Car, pour réaliser cette enquête, je suis allé lui rendre visite dans sa résidence de Marrakech, celle en tout cas où il passe la moitié de l’année. C’est un riad assez simple à l’origine, avec son patio couvert de mosaïque et sa grande salle obscure encadrée de banquettes. Il l’a meublé avec un goût un peu excessif, forçant la dose sur les dorures et les tapis. L’ensemble, dès l’entrée, évoque une caverne d’Ali Baba. C’est un peu la réalité, si l’on y songe. Rick a déposé là tout ce qu’il a dérobé sa vie durant aux gens riches et célèbres qu’il a servis. Après Ludmilla et Edgar, il a poursuivi une brillante carrière auprès d’un acteur américain puis d’une famille de banquiers argentins.

C’est aujourd’hui un homme de près de quatre-vingt-dix ans. Le temps ne semble pas avoir calmé ses appétits et il vit entouré de bayadères alanguies et peu vêtues. Il m’a reçu avec plaisir car il ne doit plus être sollicité par grand monde désormais. Personne ne lui a jamais demandé de raconter sa vie et il le regrette. Il n’éprouve aucune gêne à dévoiler les machinations dont il s’est rendu coupable. Certes, elles l’ont enrichi et il ne s’est guère embarrassé de morale pour les imaginer. Reste qu’il prétend avoir toujours agi « dans l’intérêt de ses clients ». Dans l’affaire qui nous occupe, le client, c’était Ludmilla.

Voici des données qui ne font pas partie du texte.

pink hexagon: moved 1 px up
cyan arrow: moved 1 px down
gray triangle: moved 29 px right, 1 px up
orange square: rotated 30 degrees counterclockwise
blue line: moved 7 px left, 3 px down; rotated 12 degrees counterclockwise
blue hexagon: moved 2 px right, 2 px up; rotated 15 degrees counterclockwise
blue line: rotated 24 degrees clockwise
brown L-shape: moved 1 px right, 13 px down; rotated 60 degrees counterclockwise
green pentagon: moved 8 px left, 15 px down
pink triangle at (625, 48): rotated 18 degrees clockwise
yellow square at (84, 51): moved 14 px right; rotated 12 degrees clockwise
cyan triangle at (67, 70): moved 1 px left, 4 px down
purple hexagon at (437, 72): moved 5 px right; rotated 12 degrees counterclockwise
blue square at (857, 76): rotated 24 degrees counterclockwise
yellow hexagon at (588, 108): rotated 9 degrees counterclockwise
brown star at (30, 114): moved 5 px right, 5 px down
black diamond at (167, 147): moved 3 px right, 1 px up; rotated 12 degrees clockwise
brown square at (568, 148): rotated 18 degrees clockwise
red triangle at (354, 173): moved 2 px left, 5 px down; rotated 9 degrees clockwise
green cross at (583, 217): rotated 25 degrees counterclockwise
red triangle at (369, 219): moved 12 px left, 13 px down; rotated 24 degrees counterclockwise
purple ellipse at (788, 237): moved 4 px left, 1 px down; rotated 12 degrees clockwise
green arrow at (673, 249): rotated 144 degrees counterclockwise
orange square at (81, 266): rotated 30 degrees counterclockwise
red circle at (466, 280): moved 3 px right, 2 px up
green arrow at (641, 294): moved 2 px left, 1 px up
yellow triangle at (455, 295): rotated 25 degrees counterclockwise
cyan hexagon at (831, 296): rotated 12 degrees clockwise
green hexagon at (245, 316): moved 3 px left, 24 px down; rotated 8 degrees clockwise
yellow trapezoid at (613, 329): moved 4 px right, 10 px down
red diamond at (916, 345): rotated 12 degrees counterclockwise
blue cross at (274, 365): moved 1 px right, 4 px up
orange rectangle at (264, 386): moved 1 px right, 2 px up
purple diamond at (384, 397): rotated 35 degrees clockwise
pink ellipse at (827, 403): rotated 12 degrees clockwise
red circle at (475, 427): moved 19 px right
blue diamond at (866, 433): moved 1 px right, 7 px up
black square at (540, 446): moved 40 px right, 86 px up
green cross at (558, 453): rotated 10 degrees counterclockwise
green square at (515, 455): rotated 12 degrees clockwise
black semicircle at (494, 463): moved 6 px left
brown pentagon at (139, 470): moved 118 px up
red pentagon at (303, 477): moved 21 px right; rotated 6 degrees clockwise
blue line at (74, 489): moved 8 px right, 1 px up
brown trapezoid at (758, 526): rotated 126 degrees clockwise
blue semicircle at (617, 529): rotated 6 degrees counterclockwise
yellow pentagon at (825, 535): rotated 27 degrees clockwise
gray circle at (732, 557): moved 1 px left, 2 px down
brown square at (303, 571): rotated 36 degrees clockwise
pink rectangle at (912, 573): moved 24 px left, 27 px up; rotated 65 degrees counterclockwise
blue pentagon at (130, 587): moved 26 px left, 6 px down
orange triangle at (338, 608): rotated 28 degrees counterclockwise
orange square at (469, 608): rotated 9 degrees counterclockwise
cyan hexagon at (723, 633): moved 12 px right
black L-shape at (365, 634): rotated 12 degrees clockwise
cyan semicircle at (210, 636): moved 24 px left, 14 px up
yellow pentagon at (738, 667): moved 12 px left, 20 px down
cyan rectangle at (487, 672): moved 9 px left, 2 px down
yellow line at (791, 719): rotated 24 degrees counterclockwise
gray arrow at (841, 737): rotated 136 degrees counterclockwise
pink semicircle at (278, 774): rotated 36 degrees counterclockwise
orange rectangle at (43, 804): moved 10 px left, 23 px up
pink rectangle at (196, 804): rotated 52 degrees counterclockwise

Il avait fait tout son possible pour entretenir sa notoriété. Il avait en particulier organisé le voyage triomphal qu’elle avait effectué en Ukraine. Il l’avait accompagnée dans son village natal et mis en scène les bienfaits qu’elle avait eus pour cet endroit de sinistre mémoire pour elle. Cependant, les journaux ne s’étaient pas montrés très intéressés.

Rick sentait bien que, pour faire revenir Ludmilla à la une, il n’y avait plus qu’un seul coup à jouer. Il faudrait casser pas mal d’œufs pour cette omelette-là mais elle en valait la peine.

Beaucoup de détails de l’opération sont restés inconnus jusqu’à ce qu’il me les livre avec ingénuité pour qu’ils servent à l’élaboration de ce récit. Grâce à ses confidences, je suis en mesure de reconstituer à peu près fidèlement et dans son intégralité ce qui s’est déroulé en ce mois de mai, un peu moins d’un an après le mariage fastueux de Ludmilla et d’Edgar.